* Extract *

Previous to this last movement I had again left the crater and gone to General Ledlie, and had urged him to try to have something done on the right and left of the crater—saying that every man who got into the trenches to the right or left of it used them as a means of escape to the crater, and the enemy was reoccupying them as fast as our men left. All the satisfaction I received
was an order to go back and tell the brigade commanders to get their men out and press forward to Cemetery Hill. This talk and these orders, coming from a commander sitting in a bomb-proof inside the Union lines, were disgusting. I returned again to the crater and delivered the orders, which I knew beforehand could not possibly be obeyed; and I told General Ledlie so before I left him. Upon my return to the crater I devoted my attention to the movements of the enemy, who was evidently making dispositions for an assault.
About two hours after the explosion of the mine (7 o’clock) and after I had returned to the crater for the third time, General Edward Ferrero, commanding the colored division of the Ninth Corps, received an order to advance his division, pass the white troops which had halted, and move on to carry the crest of Cemetery Hill at all hazards. General Ferrero did not think it advisable to move his division in, as there were three divisions of white troops already huddled together, and he so reported to Colonel Charles G. Loring, of General Burnside’s staff. Loring requested Ferrero to wait until he could report to General Burnside. General Ferrero declined to wait, and then Colonel Loring gave him an order, in General Burnside’s name, to halt without passing over the Union works, which order he obeyed. Colonel Loring went off to report to General Burnside, came back, and reported that the order was peremptory for the colored division to advance at all hazards.

Entries from a collection:
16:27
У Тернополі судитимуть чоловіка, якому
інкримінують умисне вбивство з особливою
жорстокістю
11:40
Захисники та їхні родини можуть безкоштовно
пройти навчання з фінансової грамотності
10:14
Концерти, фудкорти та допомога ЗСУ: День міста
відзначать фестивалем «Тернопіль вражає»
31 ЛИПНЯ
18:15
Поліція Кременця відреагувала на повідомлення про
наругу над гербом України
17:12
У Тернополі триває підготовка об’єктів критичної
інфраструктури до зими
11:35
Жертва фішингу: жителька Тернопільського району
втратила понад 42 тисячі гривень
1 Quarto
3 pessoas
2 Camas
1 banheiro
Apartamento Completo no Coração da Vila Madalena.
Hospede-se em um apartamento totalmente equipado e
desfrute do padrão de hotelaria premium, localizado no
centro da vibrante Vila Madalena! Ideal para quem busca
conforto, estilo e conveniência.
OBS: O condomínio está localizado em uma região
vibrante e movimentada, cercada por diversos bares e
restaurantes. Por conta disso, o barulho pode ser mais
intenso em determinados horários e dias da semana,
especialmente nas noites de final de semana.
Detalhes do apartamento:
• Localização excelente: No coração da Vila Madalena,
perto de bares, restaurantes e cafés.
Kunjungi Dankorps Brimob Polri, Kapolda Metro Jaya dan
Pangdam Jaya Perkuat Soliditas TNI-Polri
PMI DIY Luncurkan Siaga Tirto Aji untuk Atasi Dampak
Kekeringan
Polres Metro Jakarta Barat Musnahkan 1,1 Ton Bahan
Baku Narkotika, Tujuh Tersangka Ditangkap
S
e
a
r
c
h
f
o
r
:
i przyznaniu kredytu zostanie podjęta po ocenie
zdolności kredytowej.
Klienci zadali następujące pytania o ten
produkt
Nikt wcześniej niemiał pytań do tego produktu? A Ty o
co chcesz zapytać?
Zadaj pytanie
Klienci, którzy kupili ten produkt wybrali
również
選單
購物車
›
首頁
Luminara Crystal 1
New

---

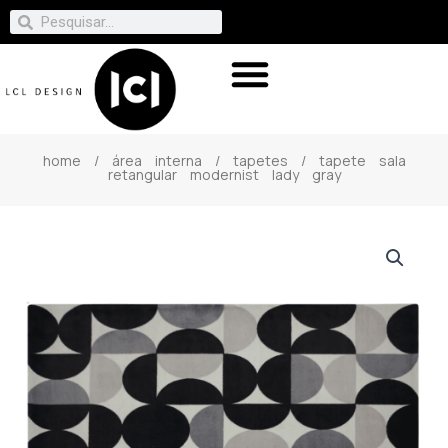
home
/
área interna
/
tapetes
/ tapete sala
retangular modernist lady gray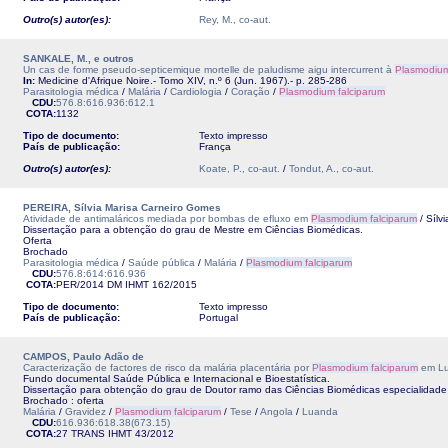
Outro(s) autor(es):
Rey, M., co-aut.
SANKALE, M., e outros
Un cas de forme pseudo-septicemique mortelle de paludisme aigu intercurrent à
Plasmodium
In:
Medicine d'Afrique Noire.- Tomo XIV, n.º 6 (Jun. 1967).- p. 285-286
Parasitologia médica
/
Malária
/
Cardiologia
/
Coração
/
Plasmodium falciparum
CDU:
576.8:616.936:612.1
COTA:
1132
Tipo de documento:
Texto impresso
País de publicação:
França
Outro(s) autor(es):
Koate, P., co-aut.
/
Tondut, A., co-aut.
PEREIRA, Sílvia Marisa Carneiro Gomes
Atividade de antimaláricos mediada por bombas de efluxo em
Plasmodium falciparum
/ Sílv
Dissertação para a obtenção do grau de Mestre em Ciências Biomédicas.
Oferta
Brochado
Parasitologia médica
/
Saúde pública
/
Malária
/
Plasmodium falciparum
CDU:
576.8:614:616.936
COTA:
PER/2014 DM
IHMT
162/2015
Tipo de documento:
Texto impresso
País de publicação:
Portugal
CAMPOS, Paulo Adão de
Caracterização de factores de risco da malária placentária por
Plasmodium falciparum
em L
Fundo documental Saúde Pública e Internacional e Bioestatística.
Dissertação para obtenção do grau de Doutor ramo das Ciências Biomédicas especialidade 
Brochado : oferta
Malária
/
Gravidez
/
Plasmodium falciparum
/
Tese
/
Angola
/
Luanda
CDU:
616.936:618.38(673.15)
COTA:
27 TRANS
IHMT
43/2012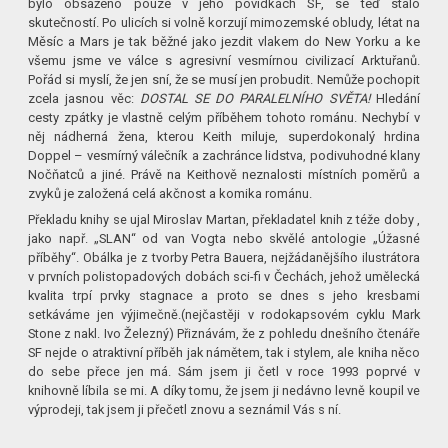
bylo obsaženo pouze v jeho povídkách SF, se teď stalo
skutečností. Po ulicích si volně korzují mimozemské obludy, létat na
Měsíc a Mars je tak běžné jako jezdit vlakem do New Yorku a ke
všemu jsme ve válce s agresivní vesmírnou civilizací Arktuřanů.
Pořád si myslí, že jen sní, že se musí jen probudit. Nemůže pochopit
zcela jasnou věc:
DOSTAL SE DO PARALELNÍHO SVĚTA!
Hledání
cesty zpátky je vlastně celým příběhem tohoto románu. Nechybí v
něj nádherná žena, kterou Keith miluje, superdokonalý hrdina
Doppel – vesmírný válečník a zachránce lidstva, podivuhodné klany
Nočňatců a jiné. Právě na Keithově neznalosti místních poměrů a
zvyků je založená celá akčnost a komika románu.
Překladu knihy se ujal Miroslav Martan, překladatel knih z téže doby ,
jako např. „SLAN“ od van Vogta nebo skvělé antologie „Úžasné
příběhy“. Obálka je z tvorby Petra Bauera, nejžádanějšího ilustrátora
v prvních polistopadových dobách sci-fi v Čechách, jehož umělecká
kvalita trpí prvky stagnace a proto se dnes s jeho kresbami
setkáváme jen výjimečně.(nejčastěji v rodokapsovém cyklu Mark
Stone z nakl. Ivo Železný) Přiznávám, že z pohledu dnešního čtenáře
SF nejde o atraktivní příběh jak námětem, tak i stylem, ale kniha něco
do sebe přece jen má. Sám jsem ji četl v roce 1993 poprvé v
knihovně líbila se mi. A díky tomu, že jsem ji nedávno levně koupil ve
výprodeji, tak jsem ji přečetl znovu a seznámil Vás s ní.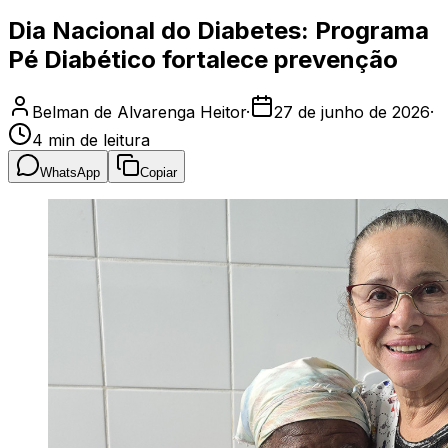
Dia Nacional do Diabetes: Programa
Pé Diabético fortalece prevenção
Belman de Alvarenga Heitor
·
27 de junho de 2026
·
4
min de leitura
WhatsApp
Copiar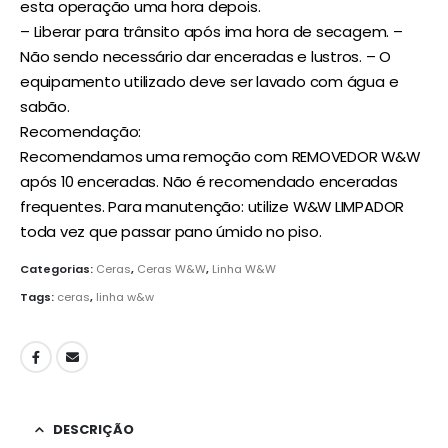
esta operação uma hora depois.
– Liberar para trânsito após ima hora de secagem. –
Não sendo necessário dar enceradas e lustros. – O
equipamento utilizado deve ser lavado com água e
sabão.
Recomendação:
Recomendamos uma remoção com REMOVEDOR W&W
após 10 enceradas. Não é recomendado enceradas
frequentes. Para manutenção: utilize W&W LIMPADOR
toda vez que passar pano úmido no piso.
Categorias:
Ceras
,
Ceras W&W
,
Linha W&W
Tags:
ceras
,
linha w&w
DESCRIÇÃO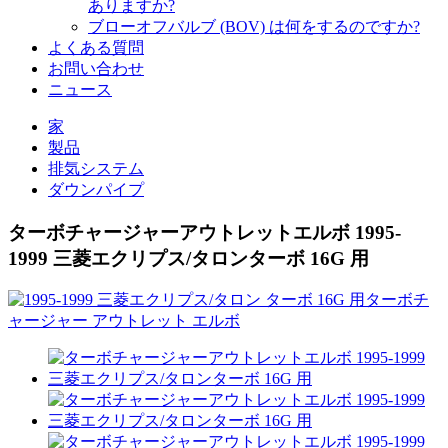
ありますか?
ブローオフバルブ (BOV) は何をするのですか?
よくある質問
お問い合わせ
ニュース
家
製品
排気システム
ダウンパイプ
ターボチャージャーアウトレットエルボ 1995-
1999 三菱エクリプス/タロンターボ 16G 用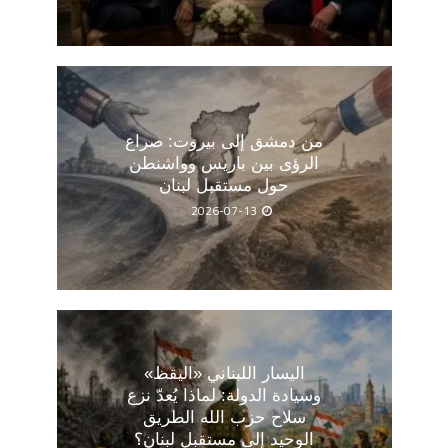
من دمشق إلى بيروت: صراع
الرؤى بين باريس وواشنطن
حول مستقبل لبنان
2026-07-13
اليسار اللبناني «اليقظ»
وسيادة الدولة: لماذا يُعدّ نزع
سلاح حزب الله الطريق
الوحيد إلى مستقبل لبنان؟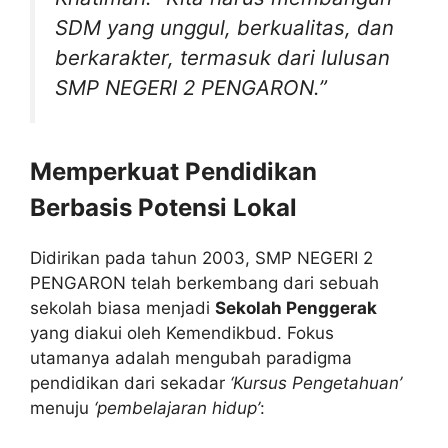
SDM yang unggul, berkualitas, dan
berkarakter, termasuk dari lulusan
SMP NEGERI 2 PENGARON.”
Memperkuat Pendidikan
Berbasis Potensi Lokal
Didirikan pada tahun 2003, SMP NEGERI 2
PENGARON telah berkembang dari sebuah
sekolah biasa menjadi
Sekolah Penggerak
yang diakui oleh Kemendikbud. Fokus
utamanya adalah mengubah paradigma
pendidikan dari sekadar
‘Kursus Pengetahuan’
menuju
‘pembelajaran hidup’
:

* * *

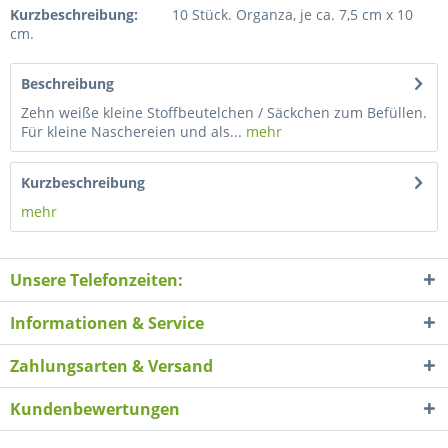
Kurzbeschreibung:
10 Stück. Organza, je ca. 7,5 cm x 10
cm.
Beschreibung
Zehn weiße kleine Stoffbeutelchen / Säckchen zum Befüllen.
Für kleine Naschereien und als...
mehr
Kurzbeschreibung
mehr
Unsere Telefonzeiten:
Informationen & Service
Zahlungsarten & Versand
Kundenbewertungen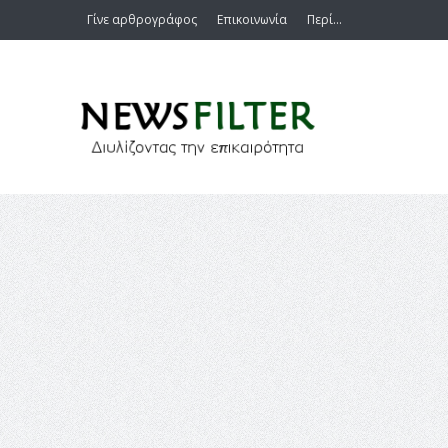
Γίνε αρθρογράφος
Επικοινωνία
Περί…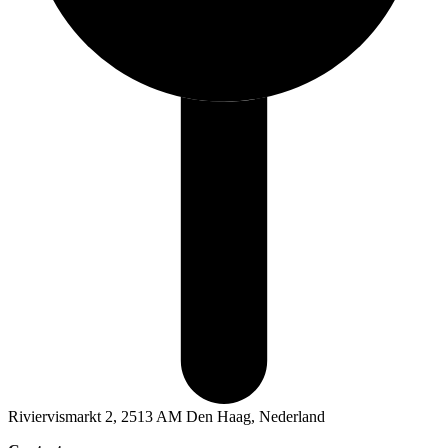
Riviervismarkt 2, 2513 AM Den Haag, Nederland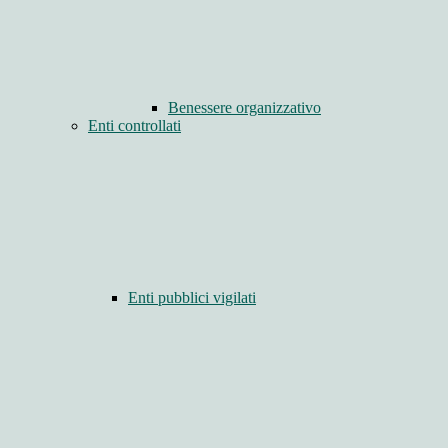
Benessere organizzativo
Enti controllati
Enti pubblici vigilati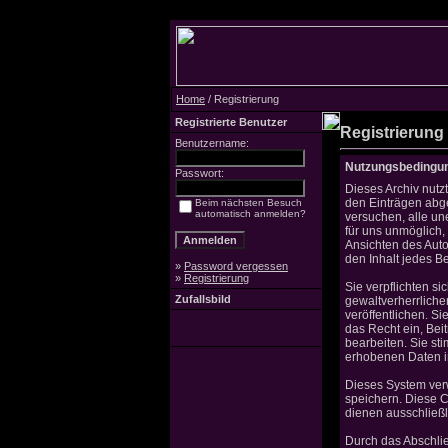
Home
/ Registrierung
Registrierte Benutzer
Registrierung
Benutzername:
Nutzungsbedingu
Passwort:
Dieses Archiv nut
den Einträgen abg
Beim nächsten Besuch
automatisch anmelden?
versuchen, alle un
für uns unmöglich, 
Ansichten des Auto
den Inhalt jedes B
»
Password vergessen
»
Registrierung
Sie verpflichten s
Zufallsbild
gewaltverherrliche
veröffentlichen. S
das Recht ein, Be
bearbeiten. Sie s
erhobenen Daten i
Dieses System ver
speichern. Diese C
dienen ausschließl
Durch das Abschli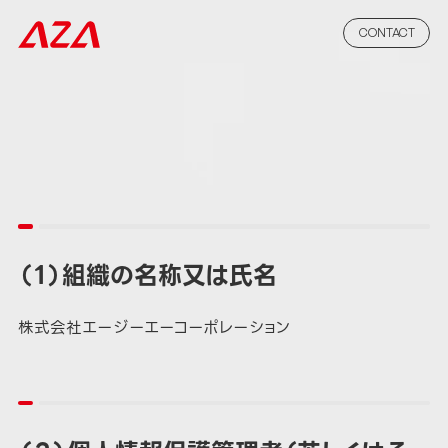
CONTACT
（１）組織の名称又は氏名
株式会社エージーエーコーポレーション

* Task item *
Carry on the account of the crater battle from the point where it stops. These records are separate material and have no connection to the account of the crater.

* Reply *
The division then started in, moved by the left flank, under a most galling fire, passed around the crater on the crest on the debris, and all but one regiment passed beyond the crater. The fire upon them was incessant and severe, and many acts of personal heroism were done here by officers and men. Their drill for this object had been unquestionably of great benefit to them, and had they led the attack, fifteen or twenty minutes from the time the debris of the explosion had settled would have found them at Cemetery Hill, before the enemy could have brought a gun to bear on them.
But the leading brigade struck the enemy’s force, which I had previously reported as massed in front of the crater, and in a sharp little action the colored troops captured some two hundred prisoners and a stand of colors, and recaptured a stand of colors belonging to a white regiment of the Ninth Corps. In this almost hand-to-hand conflict the colored troops became somewhat disorganized, and some twenty minutes were consumed in re-forming; then they made the attempt to move forward again. But, unsupported, subjected to a galling fire from batteries on the flanks, and from infantry fire in front and partly on the flank, they broke up in disorder and fell back to the crater, the majority passing on to the Union line of defenses, carrying with them a number of the white troops who were in the crater and in the enemy’s intrenchments.(1)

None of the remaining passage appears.